When Simon Peter arrived after him, he went into the tomb and saw the burial cloths there, and the cloth that had covered his head, not with the burial cloths but rolled up in a separate place. Then the other disciple also went in, the one who had arrived at the tomb first, and he saw and believed.

Homily Notes

John’s Message of Life

“Why are you crying?” the supposed gardener asked Mary. In the Evangelists’s mind this question was a gentle rebuke, as though she was being asked, “Why are you crying when Jesus is alive?” We would all have reason for tears if that “gardener” could have given Mary Magdalene what she was weeping for, the dead body of Jesus. The question has often been asked, Why didn’t Mary Magdalene recognize Jesus, whom she had known and loved so well? It’s possible that her tears blurred her vision. But there seems to have been something different about the risen Jesus so that He was not always recognized. The two disciples on the road to Emmaus were “kept from recognizing him” (Luke 24). The disciples in the boat on the lake of Tiberias did not recognize the man on the shore (John 21). Even Matthew gives us a hint of this when he says that among the disciples who saw and  worshipped Jesus on a mountain in Galilee, “some doubted” (Matthew 28).

Even between Peter and John there was some difference in the speed and certainty with which the truth of the resurrection was recognized. They both reached the empty tomb, and both saw the grave-cloths lying there, but it was the beloved disciple who first drew the glad conclusion that Jesus was risen. Immediately on entering the tomb “he saw and believed.” The risen Christ can best be discerned and seen by the eyes of faith.

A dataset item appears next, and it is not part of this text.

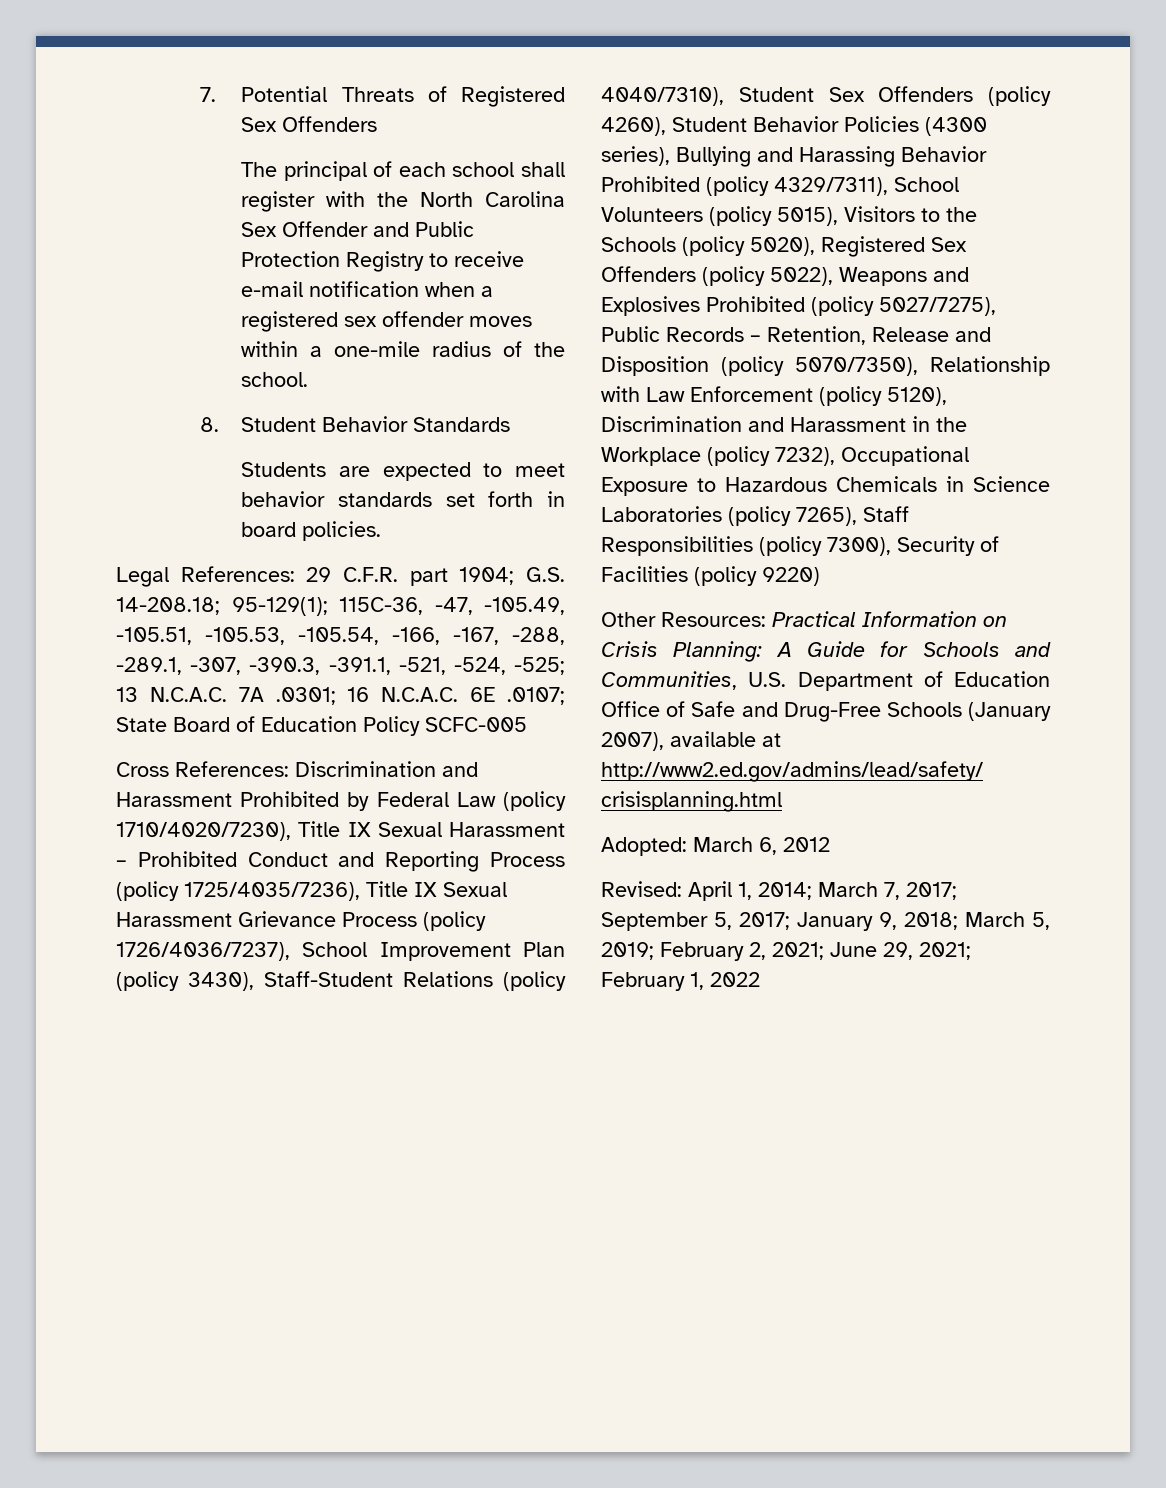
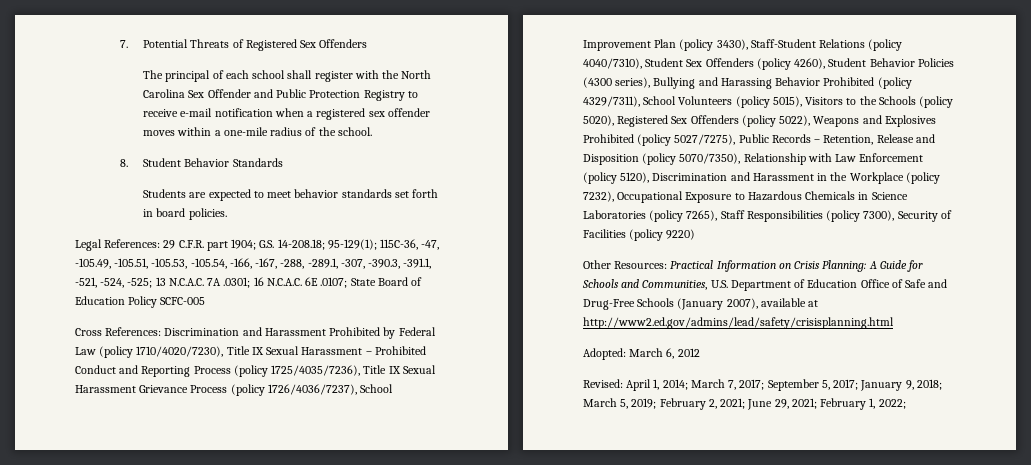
[710,972,760,987] 2022 -> [878,399,906,409] 2022;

In the first letter of John we have the same utter conviction that Jesus has passed over through his death into another, more powerful, universally effective form of life. John assures us that he and the others of that generation have experienced. “What we looked upon and touched with our hands concerns the Word of life.” He has no hesitation in commending this faith to others, in one of the most profound statements in all of Scripture, about the blessings that flow from faith in Jesus – it gives us fellowship, a special kind of union with God. “What we have seen and heard we proclaim now to you, so that you too may have fellowship with us; for our fellowship is with the Father and with his Son, Jesus Christ.”